Subchronic, reproductive, and maternal toxicity studies with tertiary butyl acetate (TBAC)

•TBAC caused transient hyperactivity in mice and increased motor activity in male rats.•TBAC caused α2u-globulin accumulation in male rat kidneys from all exposure groups.•TBAC exposure produced no evidence of immunotoxicity or reproductive toxicity.•Pregnant rats showed severe neurotoxicity and lower body weight gain at 1000mgTBAC/kg/d. Tertiary-butyl acetate (TBAC) was tested for subchronic toxicity in rats and mice and reproductive toxicity in rats at inhalation concentrations of 0, 100, 400 or 1600ppm. An oral maternal toxicity study was conducted in rats at dose levels of 0, 400, 800, 1000 and 1600mgkg−1d−1. In the inhalation studies, hematology, clinical chemistry, urinalysis, gross pathology and the majority of body weight and feed consumption values were unaffected.

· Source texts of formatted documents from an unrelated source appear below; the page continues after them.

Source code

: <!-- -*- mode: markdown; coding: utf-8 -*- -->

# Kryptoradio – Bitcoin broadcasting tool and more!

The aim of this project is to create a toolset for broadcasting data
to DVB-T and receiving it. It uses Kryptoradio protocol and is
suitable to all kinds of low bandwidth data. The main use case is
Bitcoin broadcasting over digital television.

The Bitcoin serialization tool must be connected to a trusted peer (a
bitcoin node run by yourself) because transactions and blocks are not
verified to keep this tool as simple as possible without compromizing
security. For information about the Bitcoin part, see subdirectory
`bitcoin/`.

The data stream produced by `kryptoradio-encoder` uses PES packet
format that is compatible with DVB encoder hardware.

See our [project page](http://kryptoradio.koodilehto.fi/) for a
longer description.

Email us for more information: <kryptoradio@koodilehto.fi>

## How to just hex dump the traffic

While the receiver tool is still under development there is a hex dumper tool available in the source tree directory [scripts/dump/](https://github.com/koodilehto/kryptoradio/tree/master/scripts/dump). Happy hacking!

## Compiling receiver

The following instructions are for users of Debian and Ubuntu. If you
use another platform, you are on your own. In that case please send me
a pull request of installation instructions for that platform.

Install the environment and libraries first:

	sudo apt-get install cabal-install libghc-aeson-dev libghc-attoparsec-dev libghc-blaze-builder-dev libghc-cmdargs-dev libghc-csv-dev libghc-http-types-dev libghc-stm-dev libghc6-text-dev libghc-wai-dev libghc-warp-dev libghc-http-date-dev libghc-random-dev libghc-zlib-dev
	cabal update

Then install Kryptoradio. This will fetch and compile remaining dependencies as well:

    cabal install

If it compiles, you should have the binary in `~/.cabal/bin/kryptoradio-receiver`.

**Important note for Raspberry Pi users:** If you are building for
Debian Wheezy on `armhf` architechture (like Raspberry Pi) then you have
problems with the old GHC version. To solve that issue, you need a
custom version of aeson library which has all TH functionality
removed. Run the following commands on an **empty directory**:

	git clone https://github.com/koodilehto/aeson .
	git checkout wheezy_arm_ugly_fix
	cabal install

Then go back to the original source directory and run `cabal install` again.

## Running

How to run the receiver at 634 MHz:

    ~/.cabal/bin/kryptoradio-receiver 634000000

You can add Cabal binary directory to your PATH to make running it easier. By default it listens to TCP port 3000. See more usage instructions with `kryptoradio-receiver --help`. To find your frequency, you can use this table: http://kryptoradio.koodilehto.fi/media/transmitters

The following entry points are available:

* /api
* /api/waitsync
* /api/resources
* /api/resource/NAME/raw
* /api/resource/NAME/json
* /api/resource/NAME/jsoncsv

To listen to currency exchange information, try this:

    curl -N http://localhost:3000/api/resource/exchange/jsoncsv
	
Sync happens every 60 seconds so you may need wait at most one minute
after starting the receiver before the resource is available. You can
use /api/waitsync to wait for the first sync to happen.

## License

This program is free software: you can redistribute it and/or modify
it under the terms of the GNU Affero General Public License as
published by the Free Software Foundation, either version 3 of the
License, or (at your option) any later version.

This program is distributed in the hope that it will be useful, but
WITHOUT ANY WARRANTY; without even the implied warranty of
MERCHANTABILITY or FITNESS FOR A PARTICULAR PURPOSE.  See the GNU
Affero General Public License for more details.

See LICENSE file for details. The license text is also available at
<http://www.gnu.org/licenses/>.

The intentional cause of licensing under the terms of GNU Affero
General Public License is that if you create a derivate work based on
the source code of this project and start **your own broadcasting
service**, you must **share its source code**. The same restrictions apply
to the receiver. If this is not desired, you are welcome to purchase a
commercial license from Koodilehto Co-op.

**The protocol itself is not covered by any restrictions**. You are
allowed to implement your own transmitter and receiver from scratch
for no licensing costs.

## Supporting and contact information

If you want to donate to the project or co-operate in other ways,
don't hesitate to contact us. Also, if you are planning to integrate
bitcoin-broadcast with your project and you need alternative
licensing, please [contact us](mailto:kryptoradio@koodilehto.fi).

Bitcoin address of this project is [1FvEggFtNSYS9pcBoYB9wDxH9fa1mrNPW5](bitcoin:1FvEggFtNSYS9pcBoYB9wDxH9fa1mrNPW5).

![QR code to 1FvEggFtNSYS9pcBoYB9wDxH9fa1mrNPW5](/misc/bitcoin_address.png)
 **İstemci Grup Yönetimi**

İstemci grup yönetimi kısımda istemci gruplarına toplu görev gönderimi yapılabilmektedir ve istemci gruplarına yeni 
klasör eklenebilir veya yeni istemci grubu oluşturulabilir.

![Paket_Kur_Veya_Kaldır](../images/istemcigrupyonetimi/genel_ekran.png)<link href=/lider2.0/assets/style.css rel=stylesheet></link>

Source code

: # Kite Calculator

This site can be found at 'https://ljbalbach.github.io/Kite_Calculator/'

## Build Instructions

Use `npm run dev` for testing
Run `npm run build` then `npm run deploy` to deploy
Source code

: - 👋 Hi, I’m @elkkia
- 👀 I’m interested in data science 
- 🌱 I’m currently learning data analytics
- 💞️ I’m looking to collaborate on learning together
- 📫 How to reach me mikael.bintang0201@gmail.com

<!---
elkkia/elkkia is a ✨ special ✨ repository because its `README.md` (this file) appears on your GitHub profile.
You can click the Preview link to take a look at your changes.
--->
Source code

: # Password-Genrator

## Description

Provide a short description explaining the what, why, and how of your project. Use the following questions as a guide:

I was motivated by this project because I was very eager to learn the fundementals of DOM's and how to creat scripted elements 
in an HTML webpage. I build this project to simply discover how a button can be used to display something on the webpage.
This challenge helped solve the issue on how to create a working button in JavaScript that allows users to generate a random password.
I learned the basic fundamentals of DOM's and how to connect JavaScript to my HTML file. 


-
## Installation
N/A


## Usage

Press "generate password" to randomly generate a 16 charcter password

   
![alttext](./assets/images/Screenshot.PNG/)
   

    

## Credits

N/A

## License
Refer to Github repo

Exposure to TBAC at concentrations of 400ppm and higher caused transient hyperactivity in mice and some evidence of increased motor activity counts in male rats at the 1600ppm exposure level. TBAC caused α2u-globulin accumulation in male rat kidneys from all exposure groups and increased liver weights in 1600ppm rats and mice. Levels of thyroxin were decreased in male mice exposed to 1600ppm TBAC for 4weeks but otherwise thyroid endpoints were unaffected in rats and mice at either the 4 or 13weeks time points. There was no evidence or immunotoxicity or reproductive toxicity in rats. Pregnant rats receiving 1000mgkg−1d−1 TBAC exhibited severe signs of acute neurotoxicity and decreased feed consumption and body weight gain. Fetal viability and growth were unaffected.